**EXTRAIT CHOISI**

c)De veiller à ce que les personnes qui dénoncent des actes de torture et leurs témoins soient protégés contre des représailles;

d)De garantir, dans la pratique, le respect absolu du principe de l’irrecevabilité des éléments de preuve obtenus sous la torture;

e)De prendre des mesures pour instaurer et garantir l’indépendance des autorités judiciaires dans l’exercice de leurs fonctions, conformément aux normes internationales, en particulier aux Principes fondamentaux relatifs à l’indépendance de la magistrature;

f)D’adopter des mesures permettant à un avocat, un médecin et aux membres de la famille de communiquer avec la personne arrêtée dès le tout début de la période de détention et de veiller à ce que les personnes détenues puissent consulter un médecin quand elles le demandent, sans avoir à obtenir l’autorisation des responsables des prisons; de tenir un registre portant le nom de tous les détenus et le jour et l’heure où les notifications de l’avocat, du médecin et des membres de la famille ont eu lieu et les résultats des examens médicaux; ce registre doit pouvoir être consulté par les avocats et toute personne qui en a besoin;

g)D’améliorer les conditions dans les prisons et dans les centres de détention provisoire et d’établir un système permettant l’inspection sans préavis des prisons et des centres de détention provisoire, par des contrôleurs impartiaux et fiables dont les constatations doivent être rendues publiques. L’État partie devrait aussi prendre des mesures pour abréger la période de détention avant jugement et assurer un contrôle judiciaire indépendant de la durée et des conditions de détention provisoire. De plus, seul un tribunal doit être habilité à décider une arrestation;

h)De veiller à ce que les responsables de l’application de la loi, les personnels judiciaires et médicaux et toute personne qui participe à la garde, à l’interrogatoire, au traitement des détenus ou qui est, à un autre titre, en contact avec les détenus reçoivent une formation concernant l’interdiction de la torture et de faire en sorte que les examens qu’ils doivent subir pour être confirmés dans leurs qualifications contiennent un élément portant sur la connaissance des prescriptions de la Convention ainsi qu’une évaluation de leur comportement passé en ce qui concerne le traitement des prisonniers;

i)D’envisager de prendre de nouvelles mesures pour transférer la responsabilité du système pénitentiaire du Ministère de l’intérieur au Ministère de la justice, contribuant ainsi à obtenir un progrès dans les conditions carcérales, conformément à la Convention;

j)De procéder à une analyse des cas de condamnation reposant uniquement sur des aveux depuis l’adhésion de l’Ouzbékistan à la Convention, en reconnaissant que les aveux peuvent très souvent avoir été obtenus par la torture ou les mauvais traitements et, le cas échéant, faire ouvrir sans délai une enquête impartiale et enfin prendre des mesures correctrices appropriées;

k)De veiller à ce que ni dans la législation ni dans la pratique il ne soit possible d’expulser, de renvoyer ou d’extrader un individu dans un État où il y a des motifs sérieux de croire qu’il risque d’être soumis à la torture;

l)D’envisager de faire les déclarations prévues aux articles 21 et 22 de la Convention;

m)De donner dans le prochain rapport périodique des données ventilées notamment par âge, sexe, origine ethnique et géographique, sur les lieux de détention civils et militaires ainsi que sur les centres de détention pour mineurs et autres institutions où des personnes peuvent être exposées à la torture ou aux mauvais traitements au sens de la Convention; de donner dans le prochain rapport périodique des renseignements sur le nombre, la nature et l’issue des affaires, disciplinaires et pénales, dans lesquelles des membres de la police et autres responsables de l’application de la loi ont été accusés de torture et d’infractions connexes;

n)De diffuser largement les conclusions et recommandations du Comité et les comptes rendus analytiques des séances consacrées à l’examen des rapports de l’État partie, notamment auprès des responsables de l’application de la loi, dans les organes d’information et par les moyens de diffusion et de vulgarisation qu’offrent les organisations non gouvernementales;

o)D’envisager de consulter directement les organisations non gouvernementales indépendantes de défense des droits de l’homme pour l’élaboration du prochain rapport périodique.

**EXERCICES PROPOSÉS**
A: Résumez l'extrait en deux phrases.
B: Recopiez le passage de l'extrait qui commence aux mots « n)De diffuser largement » et s'arrête après « prochain rapport périodique. ».
Les enregistrements n'ont aucun rôle dans ce travail.

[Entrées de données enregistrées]
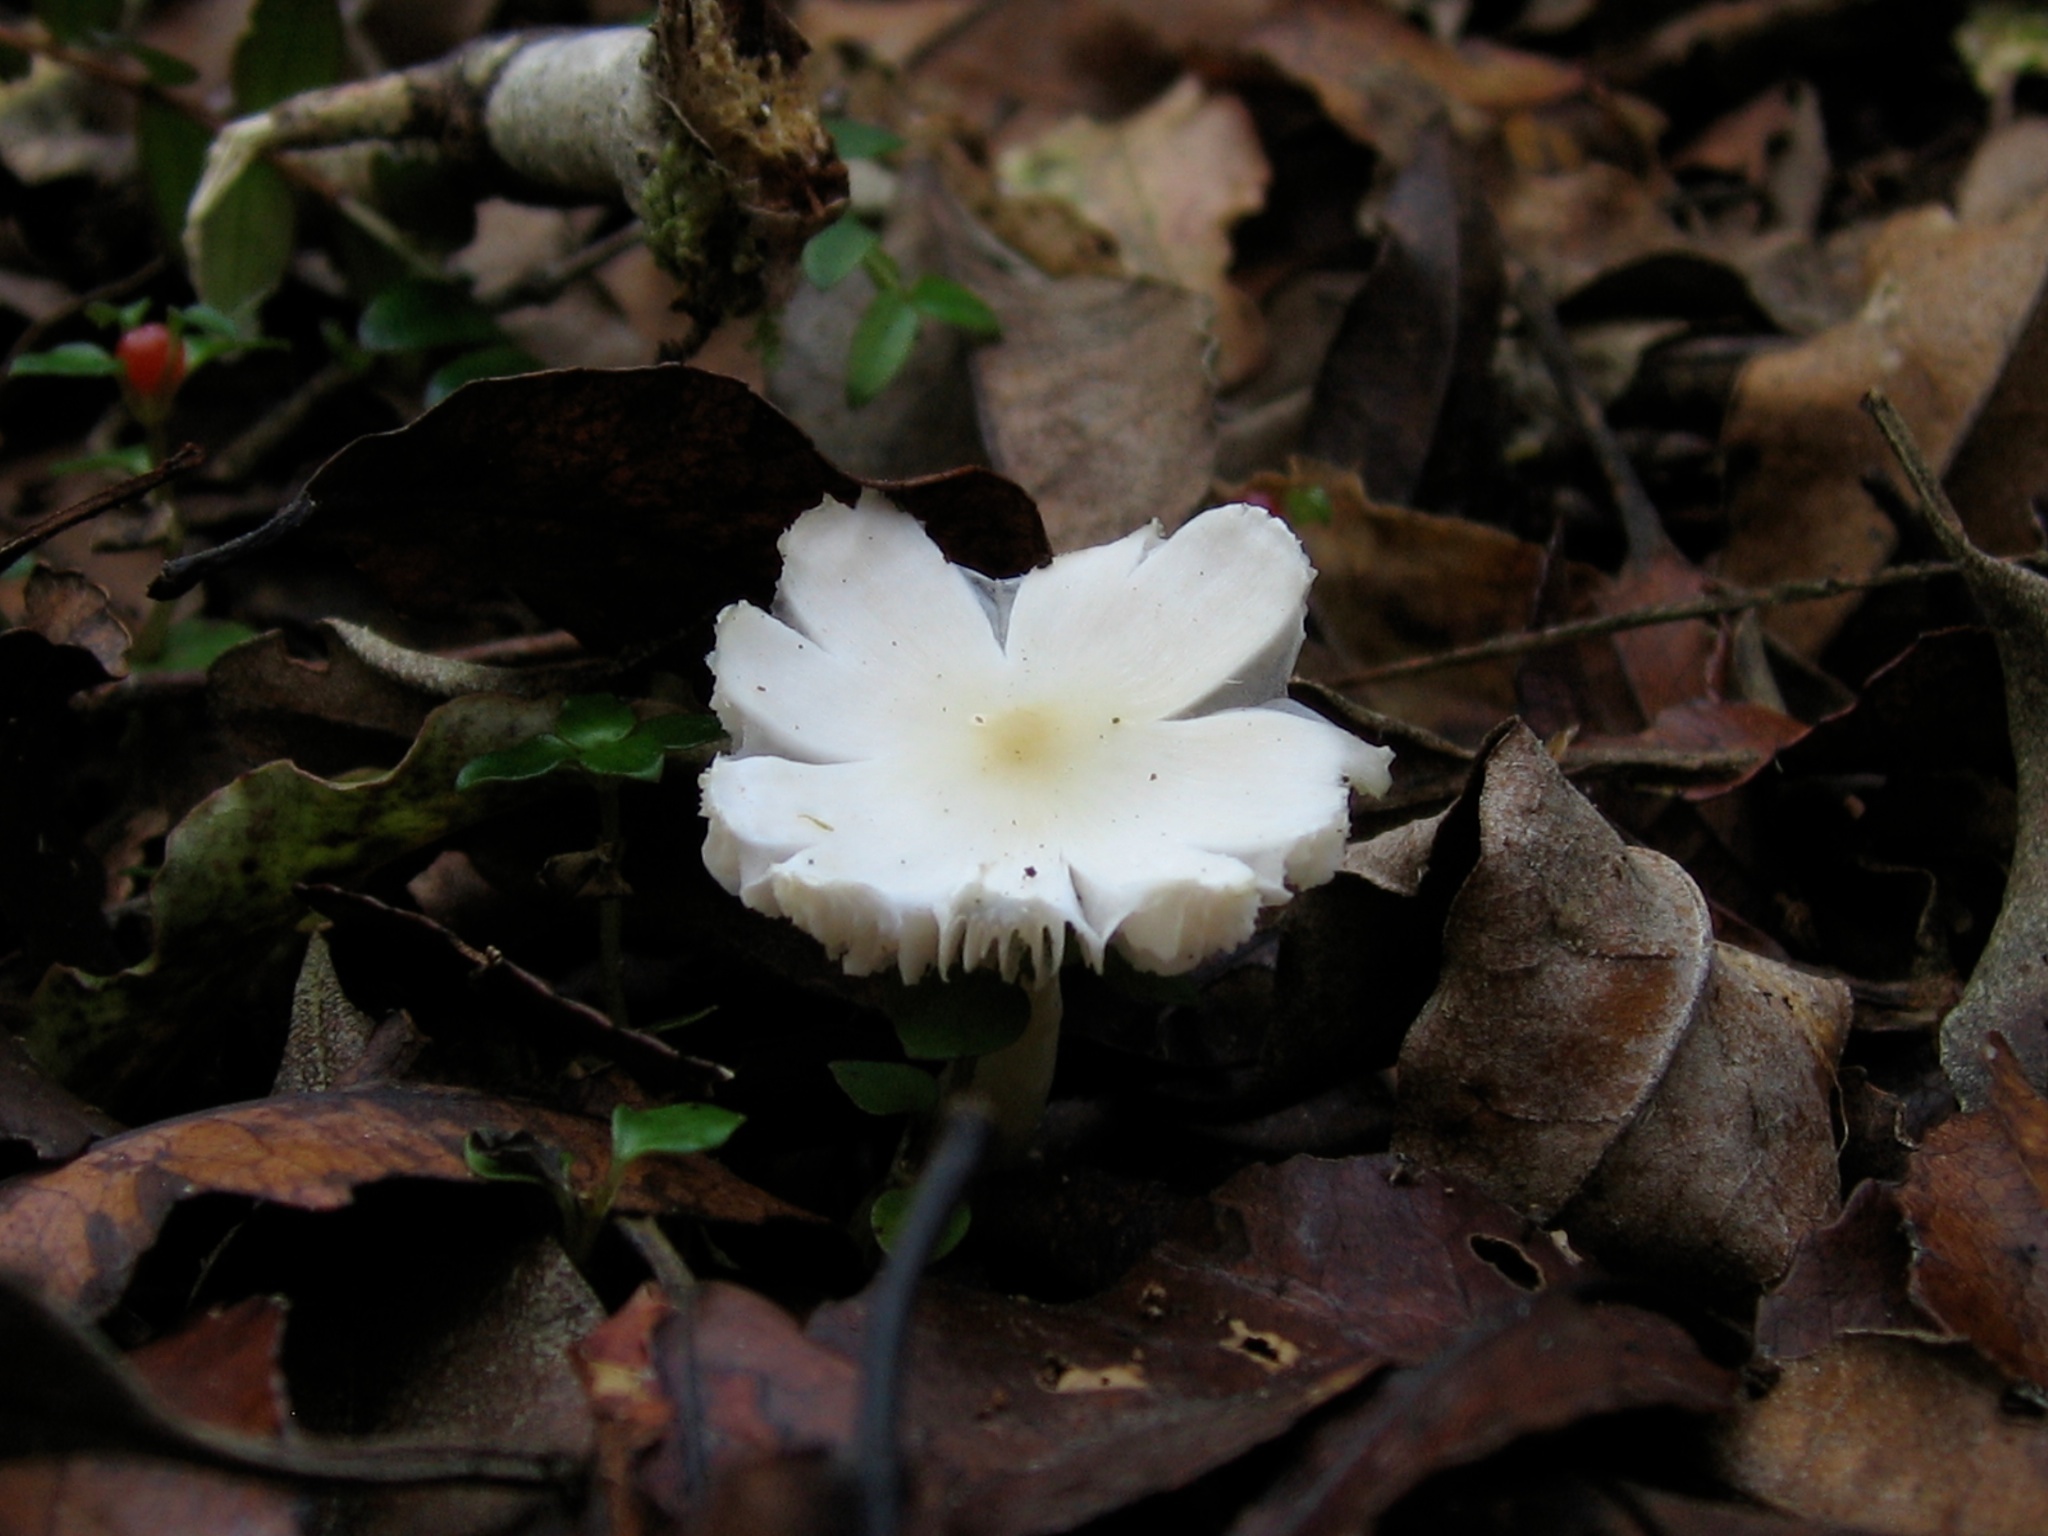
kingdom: Fungi
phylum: Basidiomycota
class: Agaricomycetes
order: Agaricales
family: Hygrophoraceae
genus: Humidicutis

**RÉPONSES**
A: L'extrait dresse une liste de mesures sur la torture et la détention, dont la protection contre les représailles des personnes qui dénoncent des actes de torture, l'irrecevabilité des preuves obtenues sous la torture et l'indépendance des autorités judiciaires. Il porte aussi sur l'accès des détenus à un avocat, à un médecin et à leur famille, l'amélioration des conditions carcérales, la formation des personnels, l'interdiction d'expulser quelqu'un vers un État où il risque la torture et la diffusion des conclusions et recommandations du Comité.

B:
n)De diffuser largement les conclusions et recommandations du Comité et les comptes rendus analytiques des séances consacrées à l’examen des rapports de l’État partie, notamment auprès des responsables de l’application de la loi, dans les organes d’information et par les moyens de diffusion et de vulgarisation qu’offrent les organisations non gouvernementales;

o)D’envisager de consulter directement les organisations non gouvernementales indépendantes de défense des droits de l’homme pour l’élaboration du prochain rapport périodique.